■ **What the task asks**:
Which of the lines below contain the word "with"? Copy out each one that does, treating uppercase and lowercase as different.

------ Supplied data

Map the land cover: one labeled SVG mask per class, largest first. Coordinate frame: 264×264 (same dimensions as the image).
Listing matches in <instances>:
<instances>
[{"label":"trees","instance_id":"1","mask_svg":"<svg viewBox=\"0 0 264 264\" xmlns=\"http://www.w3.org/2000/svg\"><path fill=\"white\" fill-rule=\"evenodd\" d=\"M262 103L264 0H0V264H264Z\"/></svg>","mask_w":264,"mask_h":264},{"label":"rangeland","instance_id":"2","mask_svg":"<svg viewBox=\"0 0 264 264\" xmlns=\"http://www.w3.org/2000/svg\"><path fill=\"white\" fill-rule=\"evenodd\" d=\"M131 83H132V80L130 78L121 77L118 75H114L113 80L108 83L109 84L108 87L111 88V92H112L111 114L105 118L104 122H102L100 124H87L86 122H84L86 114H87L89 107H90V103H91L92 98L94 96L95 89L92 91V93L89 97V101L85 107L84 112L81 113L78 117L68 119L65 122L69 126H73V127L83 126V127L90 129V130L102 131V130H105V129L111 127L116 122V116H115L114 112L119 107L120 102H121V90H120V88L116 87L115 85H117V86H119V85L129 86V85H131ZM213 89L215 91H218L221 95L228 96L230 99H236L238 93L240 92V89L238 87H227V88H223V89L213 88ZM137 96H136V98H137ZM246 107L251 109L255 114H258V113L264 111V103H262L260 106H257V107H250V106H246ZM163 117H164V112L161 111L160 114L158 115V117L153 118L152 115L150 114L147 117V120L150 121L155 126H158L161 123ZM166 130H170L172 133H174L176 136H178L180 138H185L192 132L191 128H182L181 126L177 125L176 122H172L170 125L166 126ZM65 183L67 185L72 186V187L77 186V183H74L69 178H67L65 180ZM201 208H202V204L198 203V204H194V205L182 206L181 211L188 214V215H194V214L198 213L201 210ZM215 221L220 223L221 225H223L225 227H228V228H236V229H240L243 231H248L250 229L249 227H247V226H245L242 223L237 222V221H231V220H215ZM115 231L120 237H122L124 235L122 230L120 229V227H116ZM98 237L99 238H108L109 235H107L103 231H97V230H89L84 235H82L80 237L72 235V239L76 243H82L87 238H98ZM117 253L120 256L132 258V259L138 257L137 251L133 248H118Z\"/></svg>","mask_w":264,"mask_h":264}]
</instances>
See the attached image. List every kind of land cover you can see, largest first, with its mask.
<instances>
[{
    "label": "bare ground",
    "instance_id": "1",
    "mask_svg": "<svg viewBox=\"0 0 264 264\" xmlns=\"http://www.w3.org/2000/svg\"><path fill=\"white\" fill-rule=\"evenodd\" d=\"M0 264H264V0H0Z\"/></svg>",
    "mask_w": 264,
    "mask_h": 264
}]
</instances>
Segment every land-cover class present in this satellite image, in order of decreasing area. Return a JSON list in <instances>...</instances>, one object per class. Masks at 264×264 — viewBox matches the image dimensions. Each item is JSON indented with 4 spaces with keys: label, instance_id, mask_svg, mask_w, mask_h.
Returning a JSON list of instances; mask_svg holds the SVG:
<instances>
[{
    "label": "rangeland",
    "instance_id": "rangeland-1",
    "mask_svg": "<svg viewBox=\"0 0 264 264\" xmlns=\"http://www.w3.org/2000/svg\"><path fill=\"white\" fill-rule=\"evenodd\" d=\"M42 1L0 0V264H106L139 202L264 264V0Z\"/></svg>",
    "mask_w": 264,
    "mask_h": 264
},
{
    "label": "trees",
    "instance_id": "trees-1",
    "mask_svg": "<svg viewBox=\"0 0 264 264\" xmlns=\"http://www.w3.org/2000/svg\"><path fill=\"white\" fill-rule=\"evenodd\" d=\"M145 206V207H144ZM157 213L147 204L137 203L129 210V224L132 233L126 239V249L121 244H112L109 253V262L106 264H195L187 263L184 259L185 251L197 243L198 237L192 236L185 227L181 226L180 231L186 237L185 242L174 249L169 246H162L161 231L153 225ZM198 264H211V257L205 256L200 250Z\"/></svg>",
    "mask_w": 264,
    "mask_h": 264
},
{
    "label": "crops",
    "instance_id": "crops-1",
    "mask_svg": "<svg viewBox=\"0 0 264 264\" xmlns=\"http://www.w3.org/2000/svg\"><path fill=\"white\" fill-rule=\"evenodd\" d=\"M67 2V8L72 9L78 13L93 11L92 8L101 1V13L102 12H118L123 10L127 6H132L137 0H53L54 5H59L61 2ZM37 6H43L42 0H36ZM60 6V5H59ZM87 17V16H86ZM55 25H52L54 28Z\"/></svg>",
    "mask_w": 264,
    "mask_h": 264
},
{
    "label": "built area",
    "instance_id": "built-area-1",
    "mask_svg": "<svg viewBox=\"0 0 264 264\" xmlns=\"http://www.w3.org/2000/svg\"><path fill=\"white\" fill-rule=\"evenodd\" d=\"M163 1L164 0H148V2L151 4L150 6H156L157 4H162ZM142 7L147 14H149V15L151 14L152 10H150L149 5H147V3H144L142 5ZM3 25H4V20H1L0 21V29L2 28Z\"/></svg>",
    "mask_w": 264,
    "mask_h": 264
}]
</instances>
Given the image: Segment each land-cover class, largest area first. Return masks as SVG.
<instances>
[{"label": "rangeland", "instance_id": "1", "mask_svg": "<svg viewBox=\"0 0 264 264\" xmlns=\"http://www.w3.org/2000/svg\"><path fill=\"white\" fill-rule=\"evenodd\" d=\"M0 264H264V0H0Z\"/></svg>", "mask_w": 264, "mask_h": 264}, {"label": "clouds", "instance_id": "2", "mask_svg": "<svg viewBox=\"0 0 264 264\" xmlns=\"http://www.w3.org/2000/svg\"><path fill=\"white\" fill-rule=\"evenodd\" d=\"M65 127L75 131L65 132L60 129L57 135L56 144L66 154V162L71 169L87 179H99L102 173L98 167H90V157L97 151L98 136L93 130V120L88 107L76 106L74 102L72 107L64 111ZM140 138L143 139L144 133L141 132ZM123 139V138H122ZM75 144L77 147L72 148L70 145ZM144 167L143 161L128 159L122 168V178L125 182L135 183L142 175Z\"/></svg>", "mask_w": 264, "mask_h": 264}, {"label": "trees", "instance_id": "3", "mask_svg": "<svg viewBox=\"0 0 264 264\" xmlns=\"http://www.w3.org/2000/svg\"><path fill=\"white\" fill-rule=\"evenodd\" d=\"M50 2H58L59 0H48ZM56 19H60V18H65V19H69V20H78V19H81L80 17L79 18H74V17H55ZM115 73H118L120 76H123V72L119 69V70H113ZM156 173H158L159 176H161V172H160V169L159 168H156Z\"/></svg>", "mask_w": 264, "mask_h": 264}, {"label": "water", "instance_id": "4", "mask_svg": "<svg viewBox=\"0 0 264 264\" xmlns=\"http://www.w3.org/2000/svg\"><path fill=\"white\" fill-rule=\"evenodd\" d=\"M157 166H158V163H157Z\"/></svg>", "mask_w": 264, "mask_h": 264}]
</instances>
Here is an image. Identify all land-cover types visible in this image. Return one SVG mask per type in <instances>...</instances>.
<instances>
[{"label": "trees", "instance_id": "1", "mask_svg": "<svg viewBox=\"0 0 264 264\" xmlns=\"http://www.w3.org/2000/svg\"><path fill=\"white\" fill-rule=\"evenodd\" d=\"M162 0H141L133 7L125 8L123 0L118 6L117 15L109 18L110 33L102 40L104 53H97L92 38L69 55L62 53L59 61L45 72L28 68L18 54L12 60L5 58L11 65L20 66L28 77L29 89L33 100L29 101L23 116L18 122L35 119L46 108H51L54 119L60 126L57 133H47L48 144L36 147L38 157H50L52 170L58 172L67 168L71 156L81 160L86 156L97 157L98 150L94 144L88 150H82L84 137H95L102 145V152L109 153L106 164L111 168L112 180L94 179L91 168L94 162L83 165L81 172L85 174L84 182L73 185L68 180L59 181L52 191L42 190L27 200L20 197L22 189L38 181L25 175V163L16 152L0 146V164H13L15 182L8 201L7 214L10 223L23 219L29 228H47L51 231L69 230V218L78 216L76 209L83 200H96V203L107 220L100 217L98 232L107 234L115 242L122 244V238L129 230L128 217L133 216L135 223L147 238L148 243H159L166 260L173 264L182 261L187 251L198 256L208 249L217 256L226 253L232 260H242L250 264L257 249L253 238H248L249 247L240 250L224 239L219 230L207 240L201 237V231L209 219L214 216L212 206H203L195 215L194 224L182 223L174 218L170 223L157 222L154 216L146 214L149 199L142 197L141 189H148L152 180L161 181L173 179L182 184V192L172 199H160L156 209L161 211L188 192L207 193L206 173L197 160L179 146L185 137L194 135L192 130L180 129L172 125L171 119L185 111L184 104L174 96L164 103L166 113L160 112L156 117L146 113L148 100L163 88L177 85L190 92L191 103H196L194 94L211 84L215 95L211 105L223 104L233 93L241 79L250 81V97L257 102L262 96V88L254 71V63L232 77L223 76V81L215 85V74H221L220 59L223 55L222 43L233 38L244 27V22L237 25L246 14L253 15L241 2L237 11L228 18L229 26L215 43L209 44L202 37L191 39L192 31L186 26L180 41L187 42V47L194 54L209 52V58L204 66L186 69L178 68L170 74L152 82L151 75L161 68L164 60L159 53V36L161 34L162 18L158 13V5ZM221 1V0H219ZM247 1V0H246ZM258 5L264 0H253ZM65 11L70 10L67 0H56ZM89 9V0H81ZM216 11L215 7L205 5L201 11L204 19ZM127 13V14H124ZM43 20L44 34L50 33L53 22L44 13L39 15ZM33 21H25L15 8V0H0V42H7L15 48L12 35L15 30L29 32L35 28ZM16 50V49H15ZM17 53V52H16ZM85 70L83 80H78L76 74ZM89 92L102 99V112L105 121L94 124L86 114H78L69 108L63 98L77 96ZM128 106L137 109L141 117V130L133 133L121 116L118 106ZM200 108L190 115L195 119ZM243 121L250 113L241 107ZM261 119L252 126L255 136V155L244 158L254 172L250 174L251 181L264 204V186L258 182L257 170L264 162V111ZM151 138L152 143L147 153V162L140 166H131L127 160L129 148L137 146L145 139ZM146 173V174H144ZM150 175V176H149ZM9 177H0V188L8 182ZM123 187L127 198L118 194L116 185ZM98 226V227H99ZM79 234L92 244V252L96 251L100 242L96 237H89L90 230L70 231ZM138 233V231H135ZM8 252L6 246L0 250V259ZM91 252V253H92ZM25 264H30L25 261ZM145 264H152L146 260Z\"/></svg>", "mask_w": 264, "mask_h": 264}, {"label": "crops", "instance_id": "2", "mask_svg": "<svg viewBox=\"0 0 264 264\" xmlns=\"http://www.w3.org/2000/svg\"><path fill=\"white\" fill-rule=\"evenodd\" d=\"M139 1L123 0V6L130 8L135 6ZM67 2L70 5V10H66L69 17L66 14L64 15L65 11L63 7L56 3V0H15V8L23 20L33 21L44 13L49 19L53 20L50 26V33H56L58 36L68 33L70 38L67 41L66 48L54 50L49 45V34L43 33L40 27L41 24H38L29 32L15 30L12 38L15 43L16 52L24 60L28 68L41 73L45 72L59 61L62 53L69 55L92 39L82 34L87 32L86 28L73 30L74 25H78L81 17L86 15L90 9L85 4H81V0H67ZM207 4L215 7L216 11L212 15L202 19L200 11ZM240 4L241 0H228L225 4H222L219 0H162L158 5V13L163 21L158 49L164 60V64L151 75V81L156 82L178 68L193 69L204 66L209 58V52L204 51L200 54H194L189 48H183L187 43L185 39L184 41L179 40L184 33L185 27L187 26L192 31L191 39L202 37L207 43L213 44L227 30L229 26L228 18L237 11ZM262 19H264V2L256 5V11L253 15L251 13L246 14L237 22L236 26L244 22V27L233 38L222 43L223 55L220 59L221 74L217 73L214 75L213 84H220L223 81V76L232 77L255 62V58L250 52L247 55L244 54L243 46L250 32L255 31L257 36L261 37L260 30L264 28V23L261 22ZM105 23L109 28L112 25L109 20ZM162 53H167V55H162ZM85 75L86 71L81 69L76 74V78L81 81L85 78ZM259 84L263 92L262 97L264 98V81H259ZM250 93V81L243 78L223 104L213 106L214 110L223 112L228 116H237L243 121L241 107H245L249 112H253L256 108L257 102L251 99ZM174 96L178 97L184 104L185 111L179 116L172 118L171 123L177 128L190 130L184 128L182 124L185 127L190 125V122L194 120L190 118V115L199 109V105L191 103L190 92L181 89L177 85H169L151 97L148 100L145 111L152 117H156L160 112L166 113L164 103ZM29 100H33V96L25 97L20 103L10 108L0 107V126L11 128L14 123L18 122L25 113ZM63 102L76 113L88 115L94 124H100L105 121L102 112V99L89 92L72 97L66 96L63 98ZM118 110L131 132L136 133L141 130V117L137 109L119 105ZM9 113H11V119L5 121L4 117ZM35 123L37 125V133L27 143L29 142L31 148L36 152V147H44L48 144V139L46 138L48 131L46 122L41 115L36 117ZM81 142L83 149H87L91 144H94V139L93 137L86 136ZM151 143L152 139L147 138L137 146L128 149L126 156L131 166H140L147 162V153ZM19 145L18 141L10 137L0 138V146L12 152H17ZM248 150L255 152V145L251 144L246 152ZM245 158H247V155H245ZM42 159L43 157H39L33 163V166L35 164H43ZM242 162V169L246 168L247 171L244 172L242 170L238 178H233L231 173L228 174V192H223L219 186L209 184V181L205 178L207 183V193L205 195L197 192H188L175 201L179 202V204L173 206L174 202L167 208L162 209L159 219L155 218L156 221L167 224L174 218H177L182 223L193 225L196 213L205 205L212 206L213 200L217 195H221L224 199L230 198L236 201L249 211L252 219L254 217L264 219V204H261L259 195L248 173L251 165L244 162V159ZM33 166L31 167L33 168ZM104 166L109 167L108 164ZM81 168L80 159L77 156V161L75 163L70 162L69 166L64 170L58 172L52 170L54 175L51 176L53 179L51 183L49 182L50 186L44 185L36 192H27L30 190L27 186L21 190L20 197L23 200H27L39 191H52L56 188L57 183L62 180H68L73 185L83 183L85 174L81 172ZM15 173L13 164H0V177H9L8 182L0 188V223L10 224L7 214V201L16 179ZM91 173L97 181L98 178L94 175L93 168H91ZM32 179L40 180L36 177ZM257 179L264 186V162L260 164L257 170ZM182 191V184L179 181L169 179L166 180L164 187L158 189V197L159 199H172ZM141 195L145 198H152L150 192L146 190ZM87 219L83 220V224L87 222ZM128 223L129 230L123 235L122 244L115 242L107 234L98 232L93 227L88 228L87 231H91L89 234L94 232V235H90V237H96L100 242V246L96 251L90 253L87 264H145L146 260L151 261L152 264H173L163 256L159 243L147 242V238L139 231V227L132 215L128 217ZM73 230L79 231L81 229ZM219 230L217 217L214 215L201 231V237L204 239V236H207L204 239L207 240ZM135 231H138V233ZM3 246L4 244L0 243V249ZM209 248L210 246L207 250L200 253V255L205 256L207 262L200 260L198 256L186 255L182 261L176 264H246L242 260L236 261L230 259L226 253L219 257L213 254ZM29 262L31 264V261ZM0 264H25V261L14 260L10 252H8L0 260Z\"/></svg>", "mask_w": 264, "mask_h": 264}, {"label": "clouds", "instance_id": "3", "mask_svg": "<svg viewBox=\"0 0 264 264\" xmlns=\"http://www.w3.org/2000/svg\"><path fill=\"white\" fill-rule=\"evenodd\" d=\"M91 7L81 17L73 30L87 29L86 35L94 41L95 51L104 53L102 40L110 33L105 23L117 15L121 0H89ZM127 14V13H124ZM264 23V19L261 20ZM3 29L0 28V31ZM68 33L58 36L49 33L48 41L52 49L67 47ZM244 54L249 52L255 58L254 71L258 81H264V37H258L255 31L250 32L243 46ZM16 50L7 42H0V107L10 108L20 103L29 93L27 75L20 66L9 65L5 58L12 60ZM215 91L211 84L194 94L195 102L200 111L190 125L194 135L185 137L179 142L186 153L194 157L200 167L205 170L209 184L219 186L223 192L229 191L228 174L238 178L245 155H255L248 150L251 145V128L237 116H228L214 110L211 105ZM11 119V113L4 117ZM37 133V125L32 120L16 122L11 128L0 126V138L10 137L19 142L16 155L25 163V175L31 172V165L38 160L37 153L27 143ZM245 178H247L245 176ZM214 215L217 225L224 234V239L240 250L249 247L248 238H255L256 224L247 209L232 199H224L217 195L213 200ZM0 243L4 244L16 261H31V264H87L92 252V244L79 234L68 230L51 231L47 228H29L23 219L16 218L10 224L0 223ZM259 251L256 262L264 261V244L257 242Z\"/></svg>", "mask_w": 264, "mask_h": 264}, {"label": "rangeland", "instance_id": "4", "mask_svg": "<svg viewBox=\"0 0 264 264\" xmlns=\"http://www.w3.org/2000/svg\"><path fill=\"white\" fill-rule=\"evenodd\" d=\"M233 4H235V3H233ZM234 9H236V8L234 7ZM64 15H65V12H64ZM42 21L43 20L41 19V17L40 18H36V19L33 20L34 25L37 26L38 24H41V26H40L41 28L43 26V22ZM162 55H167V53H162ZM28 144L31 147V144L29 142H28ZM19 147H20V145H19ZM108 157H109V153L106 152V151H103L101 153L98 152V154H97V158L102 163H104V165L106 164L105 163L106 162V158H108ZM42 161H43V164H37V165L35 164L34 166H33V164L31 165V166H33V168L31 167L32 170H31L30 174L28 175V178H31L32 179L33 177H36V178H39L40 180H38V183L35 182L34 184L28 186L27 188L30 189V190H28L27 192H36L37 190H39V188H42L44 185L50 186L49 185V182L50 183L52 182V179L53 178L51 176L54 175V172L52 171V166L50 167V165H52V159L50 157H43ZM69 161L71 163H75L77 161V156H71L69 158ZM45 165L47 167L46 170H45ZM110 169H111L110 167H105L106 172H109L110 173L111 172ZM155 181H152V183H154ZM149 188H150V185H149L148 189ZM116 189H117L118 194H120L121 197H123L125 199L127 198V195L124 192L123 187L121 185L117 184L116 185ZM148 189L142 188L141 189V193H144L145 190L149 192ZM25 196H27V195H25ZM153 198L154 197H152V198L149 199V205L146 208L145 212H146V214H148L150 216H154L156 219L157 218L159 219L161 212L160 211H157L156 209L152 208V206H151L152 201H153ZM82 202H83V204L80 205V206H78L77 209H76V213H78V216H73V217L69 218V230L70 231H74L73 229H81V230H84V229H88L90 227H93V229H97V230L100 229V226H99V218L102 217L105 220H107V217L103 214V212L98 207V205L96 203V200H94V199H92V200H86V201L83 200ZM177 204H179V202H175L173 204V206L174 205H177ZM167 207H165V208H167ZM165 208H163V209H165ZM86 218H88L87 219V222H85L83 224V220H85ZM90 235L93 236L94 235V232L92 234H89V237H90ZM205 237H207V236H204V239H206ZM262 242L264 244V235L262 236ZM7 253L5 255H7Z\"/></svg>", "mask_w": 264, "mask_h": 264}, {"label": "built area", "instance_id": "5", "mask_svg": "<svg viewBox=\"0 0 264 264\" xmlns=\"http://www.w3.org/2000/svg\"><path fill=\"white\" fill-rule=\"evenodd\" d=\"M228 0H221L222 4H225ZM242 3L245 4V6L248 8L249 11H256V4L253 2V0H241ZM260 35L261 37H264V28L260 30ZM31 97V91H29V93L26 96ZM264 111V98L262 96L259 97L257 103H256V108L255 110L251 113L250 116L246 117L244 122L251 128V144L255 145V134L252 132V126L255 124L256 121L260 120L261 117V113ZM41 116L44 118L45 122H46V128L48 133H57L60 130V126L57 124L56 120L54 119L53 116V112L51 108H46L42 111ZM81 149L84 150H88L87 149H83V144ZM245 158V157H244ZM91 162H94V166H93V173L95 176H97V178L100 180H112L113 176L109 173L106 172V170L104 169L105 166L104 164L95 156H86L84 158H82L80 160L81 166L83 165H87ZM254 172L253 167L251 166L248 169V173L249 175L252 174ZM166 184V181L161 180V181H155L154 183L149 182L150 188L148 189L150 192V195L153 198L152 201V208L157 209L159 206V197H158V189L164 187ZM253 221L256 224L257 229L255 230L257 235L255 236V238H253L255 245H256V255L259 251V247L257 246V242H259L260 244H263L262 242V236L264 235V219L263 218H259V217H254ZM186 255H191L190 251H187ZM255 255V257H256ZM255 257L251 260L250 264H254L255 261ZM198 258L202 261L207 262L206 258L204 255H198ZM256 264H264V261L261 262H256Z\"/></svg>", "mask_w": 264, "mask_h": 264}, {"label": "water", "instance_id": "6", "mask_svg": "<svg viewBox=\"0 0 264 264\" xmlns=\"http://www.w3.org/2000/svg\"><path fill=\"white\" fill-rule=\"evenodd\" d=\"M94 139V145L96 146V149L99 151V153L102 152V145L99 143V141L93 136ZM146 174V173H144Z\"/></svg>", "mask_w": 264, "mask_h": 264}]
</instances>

------------

■ **Response to the task**:
See the attached image. List every kind of land cover you can see, largest first, with its mask.
Segment every land-cover class present in this satellite image, in order of decreasing area. Return a JSON list in <instances>...</instances>, one object per class. Masks at 264×264 — viewBox matches the image dimensions. Each item is JSON indented with 4 spaces with keys: label, instance_id, mask_svg, mask_w, mask_h.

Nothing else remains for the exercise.